-------- 本文 --------

処置後3日目には、手首の傷跡も治癒し、退院となりました。ステント部位には血栓が出来やすいので、当分は血液凝固防止剤や血管拡張剤、コレステロール低下剤などを毎日服用することになりました。
ちなみに、治療費は1,229,580円、自己負担89,000円と差額ベッド三泊75600円。
処置前 中央の動脈が狭窄 処置後 狭窄部にステント挿入
今後の注意
血液凝固防止剤の服用とニトロの携行、水分補給、暑さや寒さへの注意、などが指示されました。
1ヵ月後の診察時、うっかりニトロの携行を忘れ、厳しくお叱りを受けました。
ステントを入れたとはいえ、危険な体質はまだ残っています。
心臓病は紙一重で生死を分けることがあるのです。ニトロで他人の心臓発作を助けた人が、自分は発作時にニトロに数十センチ手が届かなくて命を落とした話も聞きました。

-------- データ抜粋 --------

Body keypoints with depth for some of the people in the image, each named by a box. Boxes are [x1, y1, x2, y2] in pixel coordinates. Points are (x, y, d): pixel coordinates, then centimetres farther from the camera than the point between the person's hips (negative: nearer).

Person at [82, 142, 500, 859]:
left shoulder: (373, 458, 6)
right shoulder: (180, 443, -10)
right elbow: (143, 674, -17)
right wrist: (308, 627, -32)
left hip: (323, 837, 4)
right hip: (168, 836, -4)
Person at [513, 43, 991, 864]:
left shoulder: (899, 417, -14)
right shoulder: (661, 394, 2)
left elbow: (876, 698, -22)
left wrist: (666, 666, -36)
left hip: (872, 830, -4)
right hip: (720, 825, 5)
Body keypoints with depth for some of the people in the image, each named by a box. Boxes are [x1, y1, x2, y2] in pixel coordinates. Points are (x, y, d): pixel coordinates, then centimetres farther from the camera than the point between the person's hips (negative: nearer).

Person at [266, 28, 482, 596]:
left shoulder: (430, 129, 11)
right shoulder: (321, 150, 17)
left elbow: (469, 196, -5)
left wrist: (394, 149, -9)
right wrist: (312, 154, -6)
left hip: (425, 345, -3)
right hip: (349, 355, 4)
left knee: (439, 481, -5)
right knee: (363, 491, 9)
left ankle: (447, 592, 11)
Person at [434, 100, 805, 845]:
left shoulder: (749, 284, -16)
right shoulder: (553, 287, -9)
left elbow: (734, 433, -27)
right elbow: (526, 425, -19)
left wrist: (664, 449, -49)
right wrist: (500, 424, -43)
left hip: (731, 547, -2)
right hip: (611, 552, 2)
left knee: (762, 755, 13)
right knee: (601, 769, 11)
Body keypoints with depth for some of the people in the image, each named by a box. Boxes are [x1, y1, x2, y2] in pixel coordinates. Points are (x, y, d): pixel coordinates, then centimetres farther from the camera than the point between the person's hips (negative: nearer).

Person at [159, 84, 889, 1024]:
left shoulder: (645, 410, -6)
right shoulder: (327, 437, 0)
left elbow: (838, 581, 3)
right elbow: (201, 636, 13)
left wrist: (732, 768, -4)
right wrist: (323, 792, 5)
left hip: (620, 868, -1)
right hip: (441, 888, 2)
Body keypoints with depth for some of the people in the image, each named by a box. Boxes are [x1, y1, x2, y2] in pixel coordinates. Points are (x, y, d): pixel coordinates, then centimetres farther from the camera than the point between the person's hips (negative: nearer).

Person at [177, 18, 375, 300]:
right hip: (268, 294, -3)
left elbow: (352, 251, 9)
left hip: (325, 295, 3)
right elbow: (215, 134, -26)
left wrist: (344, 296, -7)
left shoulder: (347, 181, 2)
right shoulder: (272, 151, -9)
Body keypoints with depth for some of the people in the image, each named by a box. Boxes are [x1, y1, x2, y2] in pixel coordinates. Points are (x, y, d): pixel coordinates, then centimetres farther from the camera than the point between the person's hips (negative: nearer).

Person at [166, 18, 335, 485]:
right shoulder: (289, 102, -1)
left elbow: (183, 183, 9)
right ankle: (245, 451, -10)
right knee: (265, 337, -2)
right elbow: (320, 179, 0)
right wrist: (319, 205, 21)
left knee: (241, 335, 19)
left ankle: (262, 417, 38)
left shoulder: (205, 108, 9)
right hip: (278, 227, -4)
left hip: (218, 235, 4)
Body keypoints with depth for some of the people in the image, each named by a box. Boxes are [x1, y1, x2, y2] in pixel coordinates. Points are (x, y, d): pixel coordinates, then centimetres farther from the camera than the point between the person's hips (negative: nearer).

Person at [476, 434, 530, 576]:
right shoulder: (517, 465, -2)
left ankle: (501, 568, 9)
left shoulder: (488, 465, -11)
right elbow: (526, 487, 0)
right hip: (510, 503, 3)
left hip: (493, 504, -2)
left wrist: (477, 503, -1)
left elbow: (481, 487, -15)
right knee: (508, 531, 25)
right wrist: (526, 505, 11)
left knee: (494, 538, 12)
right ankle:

--------

■ **やること**:
A – ステント治療の体験記で、1ヵ月後の診察時に何を忘れて叱られたか。
B – ステント治療の体験記を、最後の文の後から書き継ぐこと。

■ **想定される出力**:
A – ニトロの携行を忘れた。

B –
いつも携帯するのは勿論のこと、二階にも、居間や寝室にも、手の届くところにはニトロを置くように指示されました。
せっかく、助けてもらった命を、自分の不注意でなくすのは申し訳ないことです。
重篤な発作が出る寸前で、発作が無いのが不思議だと言われました。事前に処置できて幸運でした。
住吉先生の的確な判断と多くの人に支えられて、せっかく助かった命です。もうしばらく大切にして、生きたいと思います。